No, at API level it is also a documentation help. When a parameter is marked as const, the code reader can be sure that there are no side effects in that function on that parameter. This reduces the mental burden when one tries to read code.

January 24, 2022
On Monday, 24 January 2022 at 17:30:26 UTC, Ali Çehreli wrote:
> On 1/24/22 04:31, Dennis wrote:
>
> > I never understood the idea of people always including {}
> braces in
> > if-statements and for-loops.
> [...]
> > What idiot would write something like that,
>
> Yeah, that thought disappears once one realizes that humans are mistake-making machines. :)
>
> > One day I had a single-line for-loop
> > body, and to fix an error I quickly added an `import`
> statement above
> > it, pushing the for-loop body outside the for-loop scope.
> Oops.
>
> I've done its counterpart just two days ago by commenting out one line (in somebody else's code):
>
>   foreach(i; 0..2)
>     // foo();
>
>   bar();
>
> Oops! Now bar() is executed multiple times.
>
> I am saddened with this skipped-braces "optimization" because all that risk for just to skip writing two characters! Wow! Now... that's... interesting... :) Humans are really interesting...
>
Not really a problem in my experience (25 years of C + 5 years of D) it happened only a couple of times and it is quickly found when it happens. I'm an extremly minimalistic programmer, I avoid unecessary parenthesis and brackets whenever I can.


January 24, 2022
On 1/24/2022 11:09 AM, Steven Schveighoffer wrote:
> Sure, but const isn't necessary for that. Const is a compiler construct to prevent you from doing stupid things. But a programming language can run perfectly fine with ROM without having a const concept.
> 
> D1 put string literals in ROM without const.

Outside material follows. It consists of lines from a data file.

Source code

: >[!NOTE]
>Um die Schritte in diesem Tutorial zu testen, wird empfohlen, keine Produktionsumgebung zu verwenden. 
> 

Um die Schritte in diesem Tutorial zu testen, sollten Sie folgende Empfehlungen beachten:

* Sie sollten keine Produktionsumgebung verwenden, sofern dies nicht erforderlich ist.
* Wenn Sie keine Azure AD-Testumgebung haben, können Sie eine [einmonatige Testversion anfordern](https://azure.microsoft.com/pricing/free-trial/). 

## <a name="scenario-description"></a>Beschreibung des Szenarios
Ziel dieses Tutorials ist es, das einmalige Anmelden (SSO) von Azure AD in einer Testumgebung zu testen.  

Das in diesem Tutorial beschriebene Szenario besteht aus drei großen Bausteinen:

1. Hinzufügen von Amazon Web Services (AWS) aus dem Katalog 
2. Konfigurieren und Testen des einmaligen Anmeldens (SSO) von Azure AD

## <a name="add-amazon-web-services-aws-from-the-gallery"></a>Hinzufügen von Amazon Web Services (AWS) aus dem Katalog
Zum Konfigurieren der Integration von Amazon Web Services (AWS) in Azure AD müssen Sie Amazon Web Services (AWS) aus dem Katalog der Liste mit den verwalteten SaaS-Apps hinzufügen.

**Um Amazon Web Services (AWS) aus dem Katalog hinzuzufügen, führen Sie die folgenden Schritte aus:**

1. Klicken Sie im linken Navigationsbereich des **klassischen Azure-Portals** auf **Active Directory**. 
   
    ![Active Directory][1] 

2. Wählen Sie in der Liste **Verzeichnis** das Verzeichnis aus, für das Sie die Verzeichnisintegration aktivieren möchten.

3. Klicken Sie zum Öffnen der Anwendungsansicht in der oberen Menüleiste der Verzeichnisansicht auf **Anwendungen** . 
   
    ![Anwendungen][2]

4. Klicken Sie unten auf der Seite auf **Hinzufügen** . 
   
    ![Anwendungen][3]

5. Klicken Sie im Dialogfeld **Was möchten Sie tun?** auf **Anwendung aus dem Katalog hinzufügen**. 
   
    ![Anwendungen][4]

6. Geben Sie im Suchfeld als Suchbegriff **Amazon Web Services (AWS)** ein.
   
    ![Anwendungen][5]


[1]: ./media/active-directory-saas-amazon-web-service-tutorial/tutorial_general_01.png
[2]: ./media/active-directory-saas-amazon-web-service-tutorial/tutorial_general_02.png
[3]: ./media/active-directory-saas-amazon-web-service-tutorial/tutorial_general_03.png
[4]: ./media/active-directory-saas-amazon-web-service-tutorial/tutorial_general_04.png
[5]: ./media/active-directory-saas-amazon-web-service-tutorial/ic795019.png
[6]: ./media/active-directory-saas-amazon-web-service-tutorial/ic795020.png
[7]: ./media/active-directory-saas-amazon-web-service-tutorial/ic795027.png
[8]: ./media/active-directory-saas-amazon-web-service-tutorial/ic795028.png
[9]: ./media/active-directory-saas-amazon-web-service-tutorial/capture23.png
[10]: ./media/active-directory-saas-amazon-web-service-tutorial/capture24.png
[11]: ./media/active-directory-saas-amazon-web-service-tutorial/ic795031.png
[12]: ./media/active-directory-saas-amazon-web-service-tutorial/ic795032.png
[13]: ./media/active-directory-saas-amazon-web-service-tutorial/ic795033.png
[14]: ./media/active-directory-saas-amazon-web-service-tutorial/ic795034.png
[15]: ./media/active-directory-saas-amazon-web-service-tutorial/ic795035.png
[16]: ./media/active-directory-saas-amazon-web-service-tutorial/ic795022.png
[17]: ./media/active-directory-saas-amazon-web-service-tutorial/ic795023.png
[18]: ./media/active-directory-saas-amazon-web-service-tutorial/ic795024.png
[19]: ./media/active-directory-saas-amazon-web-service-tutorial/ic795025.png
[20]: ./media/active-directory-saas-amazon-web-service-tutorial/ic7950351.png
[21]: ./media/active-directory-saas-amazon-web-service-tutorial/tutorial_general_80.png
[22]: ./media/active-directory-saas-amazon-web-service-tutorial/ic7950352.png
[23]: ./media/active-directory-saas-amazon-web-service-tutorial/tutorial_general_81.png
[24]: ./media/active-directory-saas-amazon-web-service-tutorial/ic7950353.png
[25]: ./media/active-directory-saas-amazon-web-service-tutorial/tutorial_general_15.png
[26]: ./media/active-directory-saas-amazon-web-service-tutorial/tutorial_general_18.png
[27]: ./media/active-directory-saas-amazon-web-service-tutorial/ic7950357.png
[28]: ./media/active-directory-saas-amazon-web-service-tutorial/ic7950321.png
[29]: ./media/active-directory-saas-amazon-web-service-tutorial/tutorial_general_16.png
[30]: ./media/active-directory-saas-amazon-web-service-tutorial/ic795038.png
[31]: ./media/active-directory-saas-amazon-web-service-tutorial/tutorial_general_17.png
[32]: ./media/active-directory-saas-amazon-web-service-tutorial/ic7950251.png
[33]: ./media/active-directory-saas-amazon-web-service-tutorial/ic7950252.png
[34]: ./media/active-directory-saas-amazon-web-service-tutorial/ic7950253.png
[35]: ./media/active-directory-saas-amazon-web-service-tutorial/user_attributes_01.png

Yeah, but it's undefined behavior if you write to them.

January 24, 2022
On Monday, 24 January 2022 at 20:09:46 UTC, H. S. Teoh wrote:
> [snip]
>
> Makes me curious: how feasible is it to have functions with identical bodies merge together as well? This would help reduce template bloat when you have e.g. a templated type where a bunch of functions are identical because they either don't depend on the type (e.g. a container method that doesn't care about what type the payload is), or else depend on type traits that are common across many types (e.g., int.sizeof which is shared with uint.sizeof, float.sizeof, etc.).
>
>
> T

This reminds me of generics. In languages with generics, you can get one copy of a function over many different types. My (possibly incorrect) recollection is that it works like having the compiler cast the generic MyClass!T to MyClass. Ideally from D's perspective there would be a way to do this to minimize any overhead that you would get in Java from being forced to use classes.

Merging functions with identical bodies is basically the problem that inout is trying to solve. A way to express inout via the language would probably be good, though inout is rather complicated.  For instance, you have an Inout(T) with the property that if you have a function that takes an Inout(T), then calling it with Inout!int, Inout!(const(int)), and Inout!(immutable(int)) would all have only one version of a function at runtime. You would still need to be able to enforce that Inout(T) has the same unique behaviors as inout, such as that you can't modify the variable in the body of the function.

This would also be useful for reducing template bloat with allocators. For instance, if you have a templated function that takes an allocator as a parameter, then for every different allocator you use with it, you get an extra copy of the function, even if the body of the function may be the same across the different allocators used (since it may be jumping to the allocator to call that code).
January 24, 2022
On 1/24/2022 12:09 PM, H. S. Teoh wrote:
> Makes me curious: how feasible is it to have functions with identical
> bodies merge together as well? This would help reduce template bloat
> when you have e.g. a templated type where a bunch of functions are
> identical because they either don't depend on the type (e.g. a container
> method that doesn't care about what type the payload is), or else depend
> on type traits that are common across many types (e.g., int.sizeof which
> is shared with uint.sizeof, float.sizeof, etc.).

It's quite feasible. I've considered adding that optimization many times.